Колхозники недоброжелательно относились к учителю, не потому, что он был плохой учитель или плохой человек, а потому что он был вне той системы принуждения, от которой они зависели, занимался, с их точки зрения, более легкой работой, чем они, получал за это больше денег, имел в то же время, как и колхозники, свое подсобное хозяйство. По этой же причине не любили продавщицу магазина, бойкую сорокалетнюю женщину, жену учителя, а также заведующую клубом. Вообще отношение к «городским» было подсознательно завистливое, колхозникам всё казалось, что в городе ничего почти не делают и припеваючи живут, пока они здесь в навозе ковыряются: своего рода комплекс социальной неполноценности. В деревне все почти были друг с другом в родне, но непрерывно враждовали, подсчитывали чужие заработки и болезненнее переживали чужой успех, чем собственную неудачу. К ссыльным тоже относились недоброжелательно, но, в отличие от отношения к учителю или продавцу, это было высокомерным недоброжелательством, хотя иной раз не прочь были сказать, что они-де сами тут «в вечной ссылке». В ссыльных видели не только чужаков, но чужаков униженных, бесправных; если в советской иерархии колхозники занимали самую низшую ступеньку, то вдруг появились люди в еще более бесправном положении, чем они, и колхозники, которые на председателя смотрят чуть не как на земного бога, а выше районного начальства и вообразить ничего не умеют, получили возможность уже сами покичиться перед кем-то: я-де колхозник, а ты тунеядец, я свободный, а ты сосланный, я и прогулять смогу, если захочу, а тебя за это судить будут. Так забитая корова, которую шпыняли все в стаде, радуется случаю боднуть еще более забитую.
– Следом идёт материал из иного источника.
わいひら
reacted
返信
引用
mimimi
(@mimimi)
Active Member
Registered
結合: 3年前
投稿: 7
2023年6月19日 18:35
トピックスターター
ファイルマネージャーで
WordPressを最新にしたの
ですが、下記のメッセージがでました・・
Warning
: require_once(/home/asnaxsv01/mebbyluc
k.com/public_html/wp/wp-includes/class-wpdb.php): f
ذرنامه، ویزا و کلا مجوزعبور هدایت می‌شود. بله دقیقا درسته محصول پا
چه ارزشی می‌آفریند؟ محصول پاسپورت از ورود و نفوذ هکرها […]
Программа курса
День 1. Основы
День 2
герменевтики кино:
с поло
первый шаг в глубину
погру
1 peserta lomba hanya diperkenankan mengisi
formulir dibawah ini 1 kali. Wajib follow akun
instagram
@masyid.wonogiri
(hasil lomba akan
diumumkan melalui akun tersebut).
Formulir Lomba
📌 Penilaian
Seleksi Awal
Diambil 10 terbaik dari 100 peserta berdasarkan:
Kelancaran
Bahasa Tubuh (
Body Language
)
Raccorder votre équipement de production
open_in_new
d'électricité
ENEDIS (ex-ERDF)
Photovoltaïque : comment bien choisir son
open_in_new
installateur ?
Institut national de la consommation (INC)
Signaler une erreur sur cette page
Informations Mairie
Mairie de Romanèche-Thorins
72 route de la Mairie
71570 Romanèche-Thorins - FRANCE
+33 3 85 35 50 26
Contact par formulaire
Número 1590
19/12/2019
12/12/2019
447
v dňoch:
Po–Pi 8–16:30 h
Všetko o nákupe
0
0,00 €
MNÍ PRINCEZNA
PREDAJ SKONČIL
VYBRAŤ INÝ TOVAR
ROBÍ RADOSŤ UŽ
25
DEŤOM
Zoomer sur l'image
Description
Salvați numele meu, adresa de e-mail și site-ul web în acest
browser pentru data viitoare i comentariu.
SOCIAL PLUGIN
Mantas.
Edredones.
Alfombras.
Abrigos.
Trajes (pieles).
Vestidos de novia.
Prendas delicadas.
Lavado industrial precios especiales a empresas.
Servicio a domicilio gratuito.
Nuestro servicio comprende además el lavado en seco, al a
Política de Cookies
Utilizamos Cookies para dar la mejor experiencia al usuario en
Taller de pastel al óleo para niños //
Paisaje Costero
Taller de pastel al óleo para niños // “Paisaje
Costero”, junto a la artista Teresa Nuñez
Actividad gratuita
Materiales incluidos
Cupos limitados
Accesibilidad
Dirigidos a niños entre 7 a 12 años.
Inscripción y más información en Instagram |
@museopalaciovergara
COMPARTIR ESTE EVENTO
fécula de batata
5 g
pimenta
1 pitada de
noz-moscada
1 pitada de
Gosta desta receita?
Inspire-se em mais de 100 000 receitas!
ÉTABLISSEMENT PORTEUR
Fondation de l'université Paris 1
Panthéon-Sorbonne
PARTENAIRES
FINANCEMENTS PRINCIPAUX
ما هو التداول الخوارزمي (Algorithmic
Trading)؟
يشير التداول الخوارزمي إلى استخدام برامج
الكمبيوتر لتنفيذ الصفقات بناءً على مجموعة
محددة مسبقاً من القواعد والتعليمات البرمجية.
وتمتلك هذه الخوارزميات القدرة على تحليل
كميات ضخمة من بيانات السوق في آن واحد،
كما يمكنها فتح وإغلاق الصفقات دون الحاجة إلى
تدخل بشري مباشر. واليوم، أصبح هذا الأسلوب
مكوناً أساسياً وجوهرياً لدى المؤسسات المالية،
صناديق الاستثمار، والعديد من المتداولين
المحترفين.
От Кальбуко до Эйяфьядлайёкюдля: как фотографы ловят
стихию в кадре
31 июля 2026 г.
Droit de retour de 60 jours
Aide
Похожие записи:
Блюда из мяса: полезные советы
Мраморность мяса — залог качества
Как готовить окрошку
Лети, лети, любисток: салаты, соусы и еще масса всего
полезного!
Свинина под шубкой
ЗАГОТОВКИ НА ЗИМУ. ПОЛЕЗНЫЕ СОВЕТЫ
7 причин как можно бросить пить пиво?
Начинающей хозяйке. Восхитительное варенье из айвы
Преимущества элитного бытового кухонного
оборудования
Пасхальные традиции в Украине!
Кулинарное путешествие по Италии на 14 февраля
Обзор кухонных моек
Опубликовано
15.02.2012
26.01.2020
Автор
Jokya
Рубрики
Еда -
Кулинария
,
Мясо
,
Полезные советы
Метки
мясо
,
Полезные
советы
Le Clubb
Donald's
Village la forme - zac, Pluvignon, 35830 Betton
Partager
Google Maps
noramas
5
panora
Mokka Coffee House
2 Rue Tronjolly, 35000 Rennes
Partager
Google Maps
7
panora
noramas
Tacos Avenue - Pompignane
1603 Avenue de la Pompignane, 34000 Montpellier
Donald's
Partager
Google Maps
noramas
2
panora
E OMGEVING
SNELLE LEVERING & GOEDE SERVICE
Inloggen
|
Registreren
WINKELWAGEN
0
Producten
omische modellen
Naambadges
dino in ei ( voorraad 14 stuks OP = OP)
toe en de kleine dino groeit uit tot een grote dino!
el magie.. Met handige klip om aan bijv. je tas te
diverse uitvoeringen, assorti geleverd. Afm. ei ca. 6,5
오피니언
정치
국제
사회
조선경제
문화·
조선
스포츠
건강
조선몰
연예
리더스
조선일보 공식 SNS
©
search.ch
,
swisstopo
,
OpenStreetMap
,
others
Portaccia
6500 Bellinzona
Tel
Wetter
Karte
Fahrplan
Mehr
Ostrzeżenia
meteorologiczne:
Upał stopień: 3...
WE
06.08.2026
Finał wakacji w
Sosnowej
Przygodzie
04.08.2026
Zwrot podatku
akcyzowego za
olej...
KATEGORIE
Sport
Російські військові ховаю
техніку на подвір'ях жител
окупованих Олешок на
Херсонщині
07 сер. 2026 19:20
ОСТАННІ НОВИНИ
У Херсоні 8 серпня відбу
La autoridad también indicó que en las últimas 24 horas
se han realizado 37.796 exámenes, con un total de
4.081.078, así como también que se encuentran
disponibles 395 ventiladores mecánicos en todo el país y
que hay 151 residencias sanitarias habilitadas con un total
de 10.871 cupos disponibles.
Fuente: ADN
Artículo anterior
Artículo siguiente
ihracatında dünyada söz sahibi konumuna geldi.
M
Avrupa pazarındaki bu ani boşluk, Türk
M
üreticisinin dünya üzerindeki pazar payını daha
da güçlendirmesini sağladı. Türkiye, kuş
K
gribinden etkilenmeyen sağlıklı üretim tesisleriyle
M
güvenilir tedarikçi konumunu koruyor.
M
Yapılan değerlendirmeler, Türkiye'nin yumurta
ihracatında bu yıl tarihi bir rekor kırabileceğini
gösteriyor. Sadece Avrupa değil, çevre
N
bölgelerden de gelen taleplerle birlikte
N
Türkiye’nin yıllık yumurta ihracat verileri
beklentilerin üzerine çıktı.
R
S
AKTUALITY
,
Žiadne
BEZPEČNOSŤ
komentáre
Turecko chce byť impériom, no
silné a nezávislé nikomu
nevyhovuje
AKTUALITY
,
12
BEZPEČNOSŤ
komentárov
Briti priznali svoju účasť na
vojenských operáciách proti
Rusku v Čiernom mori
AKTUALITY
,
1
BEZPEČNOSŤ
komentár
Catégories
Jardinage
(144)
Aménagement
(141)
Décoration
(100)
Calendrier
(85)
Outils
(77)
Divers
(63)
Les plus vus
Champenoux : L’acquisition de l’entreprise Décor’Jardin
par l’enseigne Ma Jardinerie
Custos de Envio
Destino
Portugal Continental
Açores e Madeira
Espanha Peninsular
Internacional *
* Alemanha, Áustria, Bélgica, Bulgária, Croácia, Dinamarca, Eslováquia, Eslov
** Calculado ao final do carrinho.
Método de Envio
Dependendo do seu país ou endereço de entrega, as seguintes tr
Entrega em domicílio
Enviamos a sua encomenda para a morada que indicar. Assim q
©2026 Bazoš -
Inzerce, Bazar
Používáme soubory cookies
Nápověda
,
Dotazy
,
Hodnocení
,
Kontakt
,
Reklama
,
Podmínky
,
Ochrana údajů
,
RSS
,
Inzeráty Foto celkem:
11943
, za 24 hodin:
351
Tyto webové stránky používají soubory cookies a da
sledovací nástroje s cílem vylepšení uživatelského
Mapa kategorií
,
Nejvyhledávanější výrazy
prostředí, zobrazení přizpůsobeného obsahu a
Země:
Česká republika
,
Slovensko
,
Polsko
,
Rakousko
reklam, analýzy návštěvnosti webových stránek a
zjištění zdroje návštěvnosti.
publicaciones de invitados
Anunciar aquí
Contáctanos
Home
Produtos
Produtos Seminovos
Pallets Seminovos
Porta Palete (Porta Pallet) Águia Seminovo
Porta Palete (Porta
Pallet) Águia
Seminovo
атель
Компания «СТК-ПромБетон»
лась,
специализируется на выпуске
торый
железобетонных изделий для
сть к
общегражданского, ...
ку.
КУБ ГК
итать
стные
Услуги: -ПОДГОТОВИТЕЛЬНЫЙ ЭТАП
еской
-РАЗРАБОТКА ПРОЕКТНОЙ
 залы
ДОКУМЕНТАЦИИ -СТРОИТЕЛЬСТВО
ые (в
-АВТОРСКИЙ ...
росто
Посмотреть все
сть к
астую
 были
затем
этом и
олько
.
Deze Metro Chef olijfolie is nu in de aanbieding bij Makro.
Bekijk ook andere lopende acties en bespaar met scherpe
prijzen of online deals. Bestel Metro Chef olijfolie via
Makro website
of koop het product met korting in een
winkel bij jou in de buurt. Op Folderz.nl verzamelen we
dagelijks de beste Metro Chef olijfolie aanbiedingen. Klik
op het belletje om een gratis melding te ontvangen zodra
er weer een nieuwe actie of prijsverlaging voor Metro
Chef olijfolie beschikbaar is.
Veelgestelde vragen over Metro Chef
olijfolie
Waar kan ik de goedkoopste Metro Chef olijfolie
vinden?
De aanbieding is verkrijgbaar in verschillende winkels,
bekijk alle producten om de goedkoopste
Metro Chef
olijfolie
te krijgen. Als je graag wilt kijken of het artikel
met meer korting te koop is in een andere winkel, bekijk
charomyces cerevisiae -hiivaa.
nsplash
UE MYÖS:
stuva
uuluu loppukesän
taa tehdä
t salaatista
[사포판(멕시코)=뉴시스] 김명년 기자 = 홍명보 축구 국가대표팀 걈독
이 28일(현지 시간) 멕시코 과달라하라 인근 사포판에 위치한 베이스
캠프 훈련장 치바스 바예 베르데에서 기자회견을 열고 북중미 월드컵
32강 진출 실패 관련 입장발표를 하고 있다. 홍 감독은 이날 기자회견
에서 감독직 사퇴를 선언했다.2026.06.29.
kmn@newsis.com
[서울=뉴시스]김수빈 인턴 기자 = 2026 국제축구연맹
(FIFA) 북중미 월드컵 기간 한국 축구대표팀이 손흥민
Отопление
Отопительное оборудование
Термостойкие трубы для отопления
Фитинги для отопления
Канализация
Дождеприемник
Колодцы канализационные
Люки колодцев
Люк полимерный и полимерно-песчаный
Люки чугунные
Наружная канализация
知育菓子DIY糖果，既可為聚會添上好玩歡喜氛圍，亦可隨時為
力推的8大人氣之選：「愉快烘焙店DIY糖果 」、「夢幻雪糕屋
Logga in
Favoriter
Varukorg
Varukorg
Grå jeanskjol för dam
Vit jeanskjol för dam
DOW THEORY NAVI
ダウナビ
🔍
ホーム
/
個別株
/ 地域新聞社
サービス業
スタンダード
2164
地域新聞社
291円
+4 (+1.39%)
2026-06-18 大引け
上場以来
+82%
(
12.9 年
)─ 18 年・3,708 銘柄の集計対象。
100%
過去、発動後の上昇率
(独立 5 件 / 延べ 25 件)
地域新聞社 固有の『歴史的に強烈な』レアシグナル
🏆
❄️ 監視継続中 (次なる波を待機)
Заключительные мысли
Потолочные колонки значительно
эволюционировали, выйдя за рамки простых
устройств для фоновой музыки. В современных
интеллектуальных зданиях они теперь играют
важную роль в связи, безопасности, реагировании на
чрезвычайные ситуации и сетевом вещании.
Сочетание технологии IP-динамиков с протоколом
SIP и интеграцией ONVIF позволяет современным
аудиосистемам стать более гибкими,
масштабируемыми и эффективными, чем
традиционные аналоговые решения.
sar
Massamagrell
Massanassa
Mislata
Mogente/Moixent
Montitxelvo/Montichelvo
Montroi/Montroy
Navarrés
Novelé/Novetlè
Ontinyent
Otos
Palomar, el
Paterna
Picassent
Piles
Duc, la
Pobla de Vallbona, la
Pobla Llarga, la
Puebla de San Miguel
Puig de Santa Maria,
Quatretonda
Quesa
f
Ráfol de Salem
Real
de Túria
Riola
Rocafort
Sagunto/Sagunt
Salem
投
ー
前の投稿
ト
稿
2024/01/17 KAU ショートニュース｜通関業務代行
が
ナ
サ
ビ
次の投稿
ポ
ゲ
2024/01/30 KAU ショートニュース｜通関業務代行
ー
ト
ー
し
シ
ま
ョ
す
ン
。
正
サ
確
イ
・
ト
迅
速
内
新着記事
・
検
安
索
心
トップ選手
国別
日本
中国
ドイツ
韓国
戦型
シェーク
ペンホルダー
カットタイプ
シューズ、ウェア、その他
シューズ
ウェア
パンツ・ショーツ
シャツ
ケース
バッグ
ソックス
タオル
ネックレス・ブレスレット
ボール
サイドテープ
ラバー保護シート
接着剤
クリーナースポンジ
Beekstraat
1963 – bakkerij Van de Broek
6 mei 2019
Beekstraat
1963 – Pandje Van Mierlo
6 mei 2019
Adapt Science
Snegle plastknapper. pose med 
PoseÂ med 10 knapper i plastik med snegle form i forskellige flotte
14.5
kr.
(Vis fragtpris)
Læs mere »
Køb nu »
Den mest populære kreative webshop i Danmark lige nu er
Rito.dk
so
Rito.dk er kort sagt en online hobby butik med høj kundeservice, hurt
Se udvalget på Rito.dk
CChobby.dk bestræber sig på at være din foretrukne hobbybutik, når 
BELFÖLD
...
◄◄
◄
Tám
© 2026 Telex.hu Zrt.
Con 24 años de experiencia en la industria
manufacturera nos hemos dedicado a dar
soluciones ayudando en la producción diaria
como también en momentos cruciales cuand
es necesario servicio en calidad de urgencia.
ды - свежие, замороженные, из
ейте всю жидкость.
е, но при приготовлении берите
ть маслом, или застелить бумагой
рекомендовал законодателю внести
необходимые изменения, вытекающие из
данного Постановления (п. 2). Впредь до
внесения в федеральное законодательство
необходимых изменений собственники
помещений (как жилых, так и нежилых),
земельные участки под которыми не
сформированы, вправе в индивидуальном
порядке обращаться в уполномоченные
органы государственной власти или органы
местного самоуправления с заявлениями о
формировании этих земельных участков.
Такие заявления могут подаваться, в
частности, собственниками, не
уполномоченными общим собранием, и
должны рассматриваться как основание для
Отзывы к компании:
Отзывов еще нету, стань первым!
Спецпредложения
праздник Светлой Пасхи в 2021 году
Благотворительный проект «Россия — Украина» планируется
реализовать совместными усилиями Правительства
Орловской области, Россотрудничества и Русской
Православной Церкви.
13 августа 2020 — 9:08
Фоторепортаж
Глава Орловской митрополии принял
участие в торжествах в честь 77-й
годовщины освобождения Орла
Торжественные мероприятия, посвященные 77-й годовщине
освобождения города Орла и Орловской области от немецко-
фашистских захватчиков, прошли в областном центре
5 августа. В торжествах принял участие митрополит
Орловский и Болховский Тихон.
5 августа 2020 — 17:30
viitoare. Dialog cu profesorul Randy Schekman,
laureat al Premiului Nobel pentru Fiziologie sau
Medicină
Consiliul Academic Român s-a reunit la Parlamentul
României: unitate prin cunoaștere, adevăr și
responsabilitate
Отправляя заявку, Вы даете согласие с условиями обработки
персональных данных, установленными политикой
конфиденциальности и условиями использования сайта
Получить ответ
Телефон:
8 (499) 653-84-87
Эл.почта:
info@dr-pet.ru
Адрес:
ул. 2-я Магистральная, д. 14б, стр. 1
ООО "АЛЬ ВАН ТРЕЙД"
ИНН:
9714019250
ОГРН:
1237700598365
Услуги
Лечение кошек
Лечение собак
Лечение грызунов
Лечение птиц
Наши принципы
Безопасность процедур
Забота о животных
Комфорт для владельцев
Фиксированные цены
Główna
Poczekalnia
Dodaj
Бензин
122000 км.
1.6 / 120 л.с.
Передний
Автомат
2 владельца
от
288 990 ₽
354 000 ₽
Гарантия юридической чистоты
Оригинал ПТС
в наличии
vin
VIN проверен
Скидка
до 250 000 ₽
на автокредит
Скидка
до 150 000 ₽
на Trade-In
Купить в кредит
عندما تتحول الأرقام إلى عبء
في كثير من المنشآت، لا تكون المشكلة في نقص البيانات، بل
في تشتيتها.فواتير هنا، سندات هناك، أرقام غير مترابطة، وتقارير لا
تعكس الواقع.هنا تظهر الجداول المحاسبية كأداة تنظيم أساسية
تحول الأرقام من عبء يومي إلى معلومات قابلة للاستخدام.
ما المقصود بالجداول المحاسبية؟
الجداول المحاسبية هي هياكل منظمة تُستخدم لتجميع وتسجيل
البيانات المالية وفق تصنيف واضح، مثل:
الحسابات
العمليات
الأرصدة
«Тунеядцы», действительно, находятся в самом жалком положении. На работу их ставили обычно ту, от которой отлынивали колхозники. За три дня прогула их ожидал суд, суд мог добавить года два к ссылке или же дать полтора-два года принудительных работ, которые ссыльный отбывал тут же в колхозе, но в срок ссылки они ему не засчитывались. Вовсе не нужно было для этого прогулять три дня подряд, достаточно было прогулять день раз, день через месяц и день через год; если бригадир подавал председателю докладные на эти дни, тот всегда мог передать их милиции, и дело переходило в суд; не всегда, конечно, бригадир и председатель так делали. Что до прогулов, то летом в колхозе вообще не бывает выходных, на ферме выходных не бывает и зимой, а большинство ссыльных зимой работает на ферме, работать же каждый день в течение нескольких лет просто невыносимо. На отсутствие выходных дней и отпусков жалуются и колхозники. Формально полагается выходной каждую неделю и двухнедельный отпуск раз в год, однако вместо отпуска и выходных колхозникам делается минимальная прибавка к заработной плате, что-то около 0,2 трудодня за воскресенье. Однако колхозники получают несколько свободных дней после посевной и перед заготовкой силоса, когда в колхозе нет горячей работы, а они сажают на своих участках картошку. Потом они получают несколько свободных дней после колхозного сенокоса и до хлебоуборки, чтобы накосить сена для своего скота. Зимой у полеводческой бригады выходной почти каждое воскресенье, а многим трактористам вообще нечего делать, они в бригаде работали — ездили за силосом или же просто дома сидели. Но все это не относится к ферме. Многие доярки годами работают без отпусков и выходных, в редких случаях их на день-два заменял кто-нибудь. Поэтому никто не хочет идти на ферму, несмотря на более высокие заработки там.